A Pew study shows that more of us are watching online video than engaging in social media (via the lovely and talented Liz Gannes at NewTeeVee).
Seems 62 percent of US internet users have watched online video, and only 46 percent have engaged in social media. Surprised?
Naturally, there are loads of questions you may have about this data: there’s a big difference between “did it once” and “do it daily,” and I’m not even sure some social-media users KNOW they’re using social media (here’s a video explaining it), while online-video viewers can easily self identify. The comments on Gannes’ piece reflect the debate around the difference between online video and social media.
Of course brands need to consider both online video and social media as being exponentially more influential than interruption advertising.
YouTube is (at its core) a social-media sharing site that uses the most visceral form of social media: video. But it has two advantages beyond social media (Facebook, Twitter). First, it’s easier to access — you don’t need to register, create a profile, and be a hardcore social-media nut to “pop in” for a quick engaging video. Second, video has value to people who have absolutely no interest in social media (where the inverse is not necessarily as true).
By contrast to social media, consider what video offers:
- It requires no routine checking, registration, intrusion, or self exposure.
- People can watch a video, and go away… it’s low maintenance, easy for even the technologically phobic, and attractive even if you’re shy.
- It tends to be more engaging and influential because in addition to “social media” use (interacting with peers via video), we can also find comedy, news, porn, how-to and so much more.
- The market for these varied manifestations of online-video is, indisputably, significantly larger than that of “social media.” Eventually no Boomer will claim they haven’t seen an online-video, but how many will spend time each day checking Facebook in 3 years? And the people growing up with social media will eventually blur the lines of socialization and the “media” portion.
Bottom line: online-video will always trump social media. It has a lower barrier to entry and it’s easier to sustain use. Many people start social networking accounts with great plans, and ditch them… hence the term “twitter fatigue.” Nielsen reports that 60% of Twitterers fail to return again, and having 50,000 “followers” means quite little if most of those people forgot Twitter exists. This is true for Facebook and other sites. You either become OCD with it, or ditch it completely.
And this isn’t terribly new. The average blogger, as written in this piece, “has the lifespan of a fruit fly.” Generally, for every person who contributes to social media, there are maybe 100 that consume it but stay quiet. About 1/100th of my viewers comment, for example. Blogs are important even if not everyone needs one.
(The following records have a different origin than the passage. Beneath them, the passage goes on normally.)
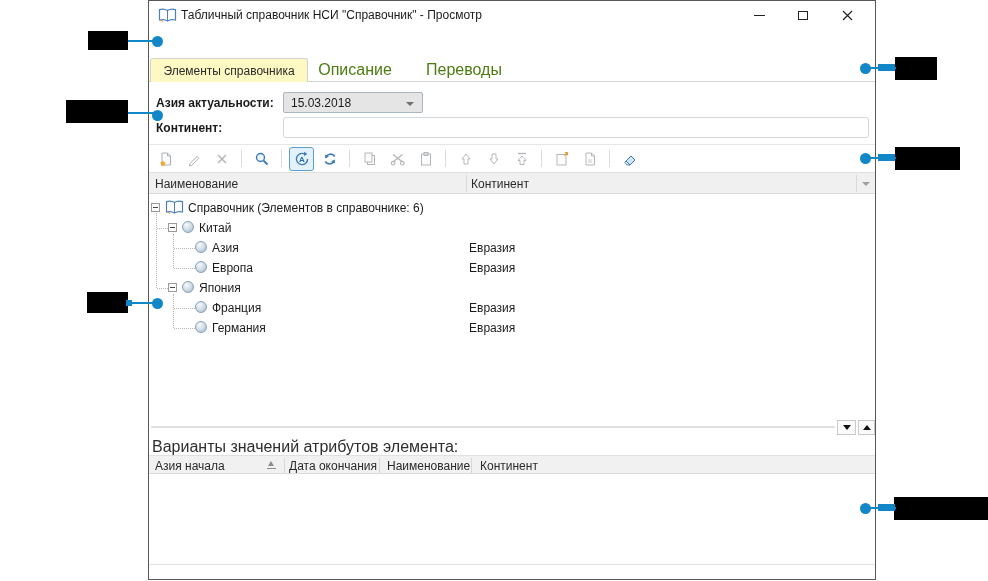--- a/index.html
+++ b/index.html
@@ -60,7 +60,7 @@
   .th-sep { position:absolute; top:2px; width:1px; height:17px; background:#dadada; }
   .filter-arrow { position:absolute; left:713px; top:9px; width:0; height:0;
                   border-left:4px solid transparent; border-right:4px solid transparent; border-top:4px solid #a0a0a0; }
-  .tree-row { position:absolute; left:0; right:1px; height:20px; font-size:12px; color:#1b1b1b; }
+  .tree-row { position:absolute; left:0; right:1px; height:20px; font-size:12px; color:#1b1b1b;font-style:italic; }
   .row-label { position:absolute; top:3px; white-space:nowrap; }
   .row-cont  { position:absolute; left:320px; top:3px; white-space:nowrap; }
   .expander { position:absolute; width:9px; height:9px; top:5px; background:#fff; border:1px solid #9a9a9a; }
Again- brands haven’t seen the last of social media, and there’s no question that social media is growing in use and influence. It’s fundamentally important because customers are influencing each other in ways brands can finally measure and harness. My hypothesis, however, is that while social media will continue to become part of our life, it will lose much of its charm in 2010… as we people discover that obsessing over social media can be as counterproductive as living inside an e-mail box. And brands discover that social media is an answer, but not the answer. Perhaps in the coming years, the term social media will feel as cliche as portals. The notion of a brand having a “social media” strategy will seem as silly as having an eBusiness strategy.
All of these mediums and tactics are in service of a brand’s strategy, not strategies alone. If you’re a VP of eBusiness or Social Media, I’d argue you’re either a technologist, PR guy, or marketer in disguise.
That’s all I’ve got right now. Agree? Disagree? One in 100 of you will say so below.